Your Health:
Yoga Helps Menopause Transition
Researchers at the Swami Vivekananda Samsthana in Bangalore, India, found regular yoga sessions reduced hot flashes and night sweats in menopausal women. The study involved 120 women between the ages of 40 and 55 performing yoga routines five days a week for eight weeks. The women also listened to lectures on the benefits of yoga. The control group, which did only some stretching and strengthening exercises and received standard information lectures on menopause, reported a slight reduction in menopausal symptoms and some increased mental acuity. The yoga group also showed great increases in their concentration and mental alertness. (Body + Soul:November-December 2008)
Acupuncture for Hot Flashes
Acupuncture has proven itself to be the equal of prescription drug venlafaxine when it comes to controlling hot flashes in breast cancer patients. A test conducted at the Henry Ford Hospital in Detroit, Michigan, studied 47 patients over three months to compare the efficacy of acupuncture against the drug, an antidepressant that is marked under the name Effexor. Half the patients were given regular acupuncture sessions during the 12 week study, while the control group only received the drug. Both groups reported the same decrease in hot flashes, but the drug group experienced some adverse side effects. The acupuncture-only group meanwhile reported enhanced sex drive and longer-lasting relief from their symptoms. (Body + Soul:November-December 2008)
Use Your Hands
We're a nation of depressives. According to Randolph-Macon College behavioral neuroscientist Kelly Lambert, author of Lifting Depression (2008), we're ten times more likely than our grandparents to suffer from the blues. The clinical blues, that is – not the my-girlfriend-dumped-me sort.
Why? We've abandoned physical interactions with our environment. “A lot of our mental illnesses are about the perception that we have no control,” says Lambert. She proposes that, thanks to our affinity for computers and drive-throughs, we don’t engage the brain’s “effort-driven rewards circuit” enough. Our ancestors made plans – “build shelter; plant potato; kill elk” – and executed them with well-evolved hands. It’s called controlling your environment. When we do this, our brains reward us with dopamine.
But these days we've stopped using our hands for much beyond pushing buttons. So curing your mood may mean putting down your BlackBerry and pulling on some work gloves. A few suggestions: Grow a tomato plant. Be your own bike mechanic. Catch a fish. Clean it and eat it. Learn guitar. Call next in pickup basketball.
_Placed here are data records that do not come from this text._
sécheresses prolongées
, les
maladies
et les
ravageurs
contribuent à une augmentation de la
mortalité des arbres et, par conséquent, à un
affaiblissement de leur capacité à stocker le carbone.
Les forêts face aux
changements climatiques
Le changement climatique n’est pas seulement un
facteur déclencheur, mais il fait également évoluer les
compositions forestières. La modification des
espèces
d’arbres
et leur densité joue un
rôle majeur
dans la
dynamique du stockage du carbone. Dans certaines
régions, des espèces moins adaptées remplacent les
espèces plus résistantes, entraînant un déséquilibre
Just don’t lose – if you don’t execute your plan correctly, well, you don’t get the dopamine.
-->Outside Magazine, January 2009
Rumination
You are what you think, not what you eat-- and to a large extent what you think about what you eat is far more important. What you think about your body, health, and illness will determine how your food is used, and how your chemistry handles fats, for instance, or carbohydrates. The best diet in the world, by anyone's standards, will not keep you healthy if you have a belief in illness.
-- The Nature of Personal Reality, Jane Roberts, Prentice-Hall 1974
Fear: A parable that teaches a new lesson every time you read it! I hope you can find a bit of wisdom for your Self in the story...Tenaya
In India, the spirit of the Plague passed an old man sitting under a tree.
Old Man: Where are you going?
Spirit: To Benares to kill 100 people.
Later, the old man had heard that in Benares ten thousand had died.
Then the Spirit of the Plague had passed again on it's return journey.
Old Man: You lied! You said you would kill 100 people.
Spirit: I killed 100, fear killed the rest.